Small pharmacies are also called drug stores.
Around the corner from me there's a place that that calls itself a pharmacy (on its sign)  but I refer to it as a drugstore.  It has a pharmacy counter in the back and three short aisles with things like soap, vitamins, cough drops, first aid items, diapers, shampoo and similar products, as well as basic stationery items, a few snacks, socks, greeting cards, etc.
Generally I'd guess that, in addition to over-the-counter and prescription medications, small independent drug stores sell whatever they think their customers will buy.  I know one up near my home town (which calls itself a drug store) that sells a lot of postcards and souvenir items because it's on the main street in a town that gets a lot of tourists in the summer.  It also has a pharmacy counter and items like the those that the place around the corner from my apartment sells.


----------



## JulianStuart

I recently visited a pharmacy that had no


meijin said:


> cosmetics, ... snack foods, household products, stationery, magazines, etc. which would be found in "drugstores")


 but had first aid, bandages, knee supports, braces etc  - i.e. medical and health related products as well as standard over the counter products, whether "drugs" or "health products", some "nutraceuticals" cough drops, lip balm etc.
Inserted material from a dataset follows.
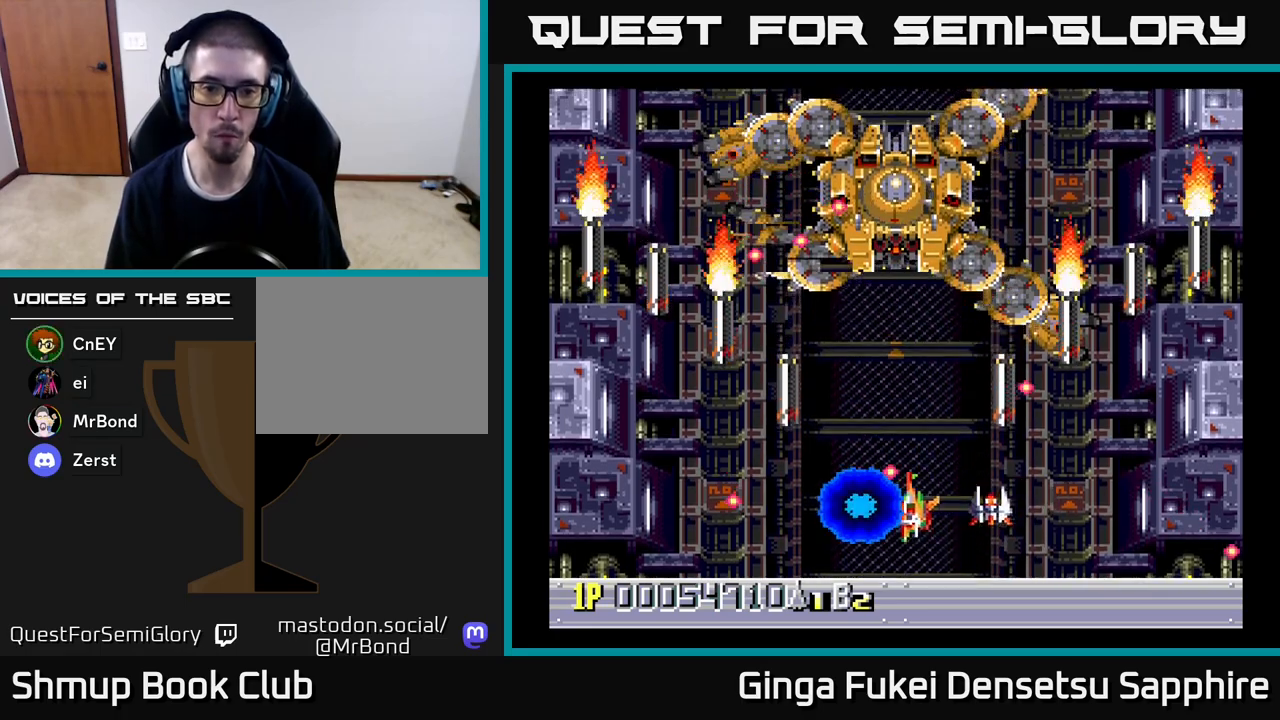
{"buttons": [], "left_stick": "center", "events": [[17, "A", "down"], [17, "DPAD_DOWN", "down"], [67, "DPAD_LEFT", "up"], [117, "A", "up"], [150, "DPAD_LEFT", "down"], [350, "DPAD_LEFT", "up"], [350, "DPAD_RIGHT", "down"], [400, "DPAD_DOWN", "up"], [500, "DPAD_RIGHT", "up"]]}
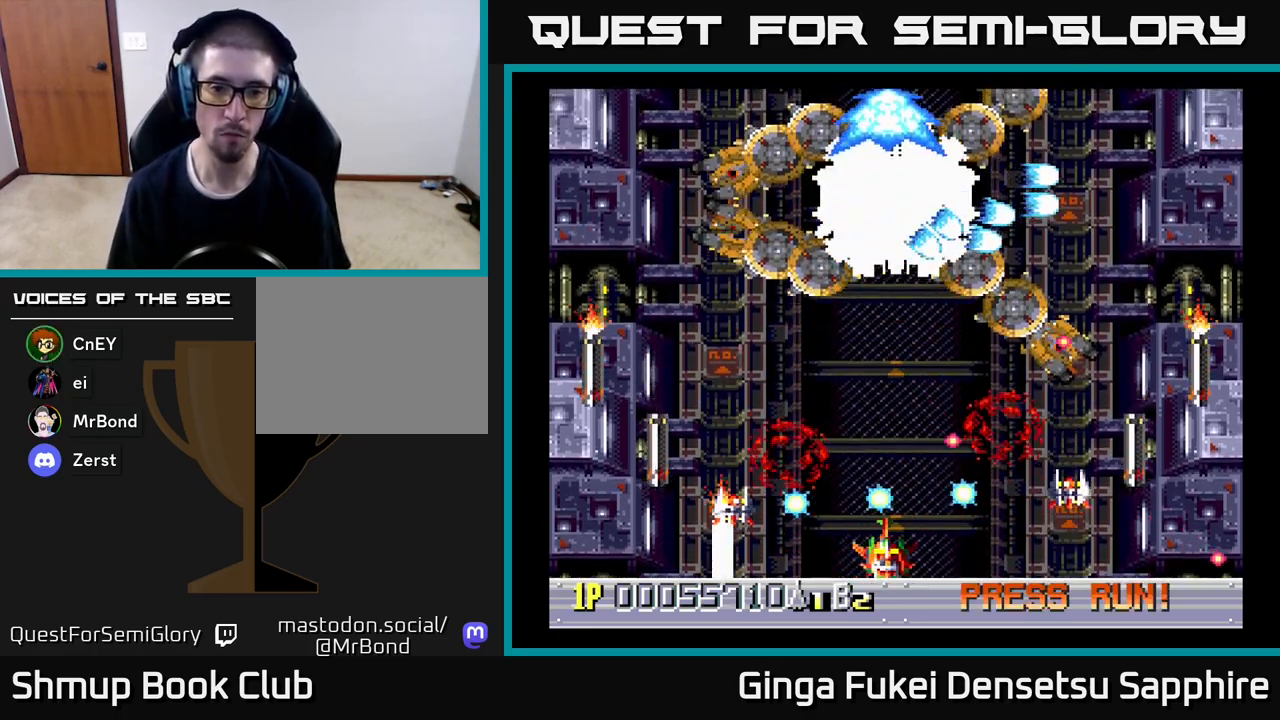
{"buttons": [], "left_stick": "center", "events": [[200, "DPAD_UP", "down"], [300, "DPAD_LEFT", "down"], [350, "DPAD_UP", "up"], [367, "DPAD_LEFT", "up"]]}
I waited while my wife's medicine was "compounded" and everyone else who came in had business involved with the pharmacist, whether "normal" prescriptions or "compounding" requirements. It was very small and had only one counter with two stations for transactions.  I had never seen a pharmacy like this before and might have expected this to be inside a bigger store of some sort, whether current "drugstore" or supermarket etc. However, my regular pharmacies (in bigger stores) did not "do compounding".  They acknowledge their dying breed status!  In answer to the OP question, when you enter the building, you are in the pharmacy


> Dollar Drug, the original compounding pharmacy of Sonoma County, has been providing customers with exceptional personalized service since 1984. As one of the last independent pharmacies in the area, you'll find our staff to be knowledgeable and friendly. While our commitment to professional and reliable service is still the most important aspect of our business, we offer many patient care services that go beyond what your average drug store can offer.


----------



## kentix

JulianStuart said:


> It was very small and had only one counter with two stations for transactions.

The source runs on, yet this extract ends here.